EXERCISE DESCRIPTION: Which lines of the listing below contain the word "street"? Return them.

EXTRACTED DATA:
"""

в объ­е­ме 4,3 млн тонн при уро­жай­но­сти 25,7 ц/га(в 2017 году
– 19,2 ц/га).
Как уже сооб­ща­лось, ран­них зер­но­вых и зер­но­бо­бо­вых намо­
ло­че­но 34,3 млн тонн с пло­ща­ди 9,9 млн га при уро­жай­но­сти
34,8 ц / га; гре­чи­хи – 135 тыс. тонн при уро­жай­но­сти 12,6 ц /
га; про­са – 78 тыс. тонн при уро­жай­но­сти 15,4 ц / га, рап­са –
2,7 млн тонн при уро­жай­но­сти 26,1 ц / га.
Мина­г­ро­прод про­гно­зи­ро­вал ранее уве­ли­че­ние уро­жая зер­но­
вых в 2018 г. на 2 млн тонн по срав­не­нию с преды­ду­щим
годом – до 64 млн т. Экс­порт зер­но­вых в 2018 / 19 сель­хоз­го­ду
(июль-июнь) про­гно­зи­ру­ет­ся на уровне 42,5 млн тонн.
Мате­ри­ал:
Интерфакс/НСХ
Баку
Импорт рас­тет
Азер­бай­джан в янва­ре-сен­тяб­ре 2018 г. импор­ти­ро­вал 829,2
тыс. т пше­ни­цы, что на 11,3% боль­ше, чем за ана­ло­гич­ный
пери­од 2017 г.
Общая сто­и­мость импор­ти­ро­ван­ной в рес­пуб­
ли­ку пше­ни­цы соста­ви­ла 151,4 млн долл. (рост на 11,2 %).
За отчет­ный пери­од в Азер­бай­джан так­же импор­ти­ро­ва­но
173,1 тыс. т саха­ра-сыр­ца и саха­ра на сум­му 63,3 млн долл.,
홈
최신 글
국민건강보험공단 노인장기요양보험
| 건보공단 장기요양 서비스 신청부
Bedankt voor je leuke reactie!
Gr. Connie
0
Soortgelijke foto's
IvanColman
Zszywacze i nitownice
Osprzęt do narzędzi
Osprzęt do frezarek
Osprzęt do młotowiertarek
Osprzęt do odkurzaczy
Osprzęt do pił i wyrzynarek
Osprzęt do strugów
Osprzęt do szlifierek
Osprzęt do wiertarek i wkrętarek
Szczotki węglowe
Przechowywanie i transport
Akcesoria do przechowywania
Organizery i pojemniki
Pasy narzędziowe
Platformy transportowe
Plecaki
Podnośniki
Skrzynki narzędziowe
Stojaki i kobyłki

"""
"""

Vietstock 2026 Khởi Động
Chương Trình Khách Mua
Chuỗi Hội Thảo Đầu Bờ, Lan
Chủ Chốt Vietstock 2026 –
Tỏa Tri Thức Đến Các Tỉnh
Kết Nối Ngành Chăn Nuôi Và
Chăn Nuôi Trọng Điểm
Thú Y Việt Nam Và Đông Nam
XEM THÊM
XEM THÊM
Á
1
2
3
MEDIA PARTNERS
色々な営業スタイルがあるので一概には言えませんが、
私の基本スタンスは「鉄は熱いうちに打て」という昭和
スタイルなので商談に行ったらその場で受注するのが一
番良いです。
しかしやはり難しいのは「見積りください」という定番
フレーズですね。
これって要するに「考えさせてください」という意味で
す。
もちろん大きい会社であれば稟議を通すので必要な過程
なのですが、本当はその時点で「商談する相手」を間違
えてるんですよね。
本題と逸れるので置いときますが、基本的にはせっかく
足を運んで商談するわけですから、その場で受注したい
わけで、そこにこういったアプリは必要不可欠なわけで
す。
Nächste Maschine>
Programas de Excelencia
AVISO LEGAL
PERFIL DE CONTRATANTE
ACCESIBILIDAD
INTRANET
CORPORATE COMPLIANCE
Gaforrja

"""
"""

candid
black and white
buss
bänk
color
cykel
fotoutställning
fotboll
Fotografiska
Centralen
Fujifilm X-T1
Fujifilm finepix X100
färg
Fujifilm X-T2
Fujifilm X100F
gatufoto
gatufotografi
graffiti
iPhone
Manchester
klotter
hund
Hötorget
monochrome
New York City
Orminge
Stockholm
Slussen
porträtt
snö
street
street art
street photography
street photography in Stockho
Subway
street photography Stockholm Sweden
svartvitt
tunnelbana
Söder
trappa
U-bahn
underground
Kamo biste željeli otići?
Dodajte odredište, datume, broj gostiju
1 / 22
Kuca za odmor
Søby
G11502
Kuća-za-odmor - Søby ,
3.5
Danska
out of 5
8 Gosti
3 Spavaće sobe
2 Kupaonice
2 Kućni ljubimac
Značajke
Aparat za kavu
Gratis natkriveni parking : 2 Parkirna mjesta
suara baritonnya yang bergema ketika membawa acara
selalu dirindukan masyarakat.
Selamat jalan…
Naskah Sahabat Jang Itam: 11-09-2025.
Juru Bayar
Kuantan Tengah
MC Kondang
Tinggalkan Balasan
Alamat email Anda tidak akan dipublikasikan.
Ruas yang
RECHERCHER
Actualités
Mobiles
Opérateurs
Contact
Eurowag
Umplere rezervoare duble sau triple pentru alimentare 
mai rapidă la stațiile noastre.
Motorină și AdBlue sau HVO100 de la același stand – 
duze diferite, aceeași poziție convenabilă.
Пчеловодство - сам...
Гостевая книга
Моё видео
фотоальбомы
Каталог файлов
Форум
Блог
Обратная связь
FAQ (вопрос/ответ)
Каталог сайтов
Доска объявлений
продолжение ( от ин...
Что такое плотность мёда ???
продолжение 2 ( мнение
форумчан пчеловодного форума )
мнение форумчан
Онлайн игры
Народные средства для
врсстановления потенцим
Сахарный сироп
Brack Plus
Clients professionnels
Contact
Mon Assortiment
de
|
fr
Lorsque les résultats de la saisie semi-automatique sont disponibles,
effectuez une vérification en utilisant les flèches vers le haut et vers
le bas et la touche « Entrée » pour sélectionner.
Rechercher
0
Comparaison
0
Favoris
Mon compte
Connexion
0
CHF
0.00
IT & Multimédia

"""

TASK SOLUTION:
street
street art
street photography
street photography in Stockho
street photography Stockholm Sweden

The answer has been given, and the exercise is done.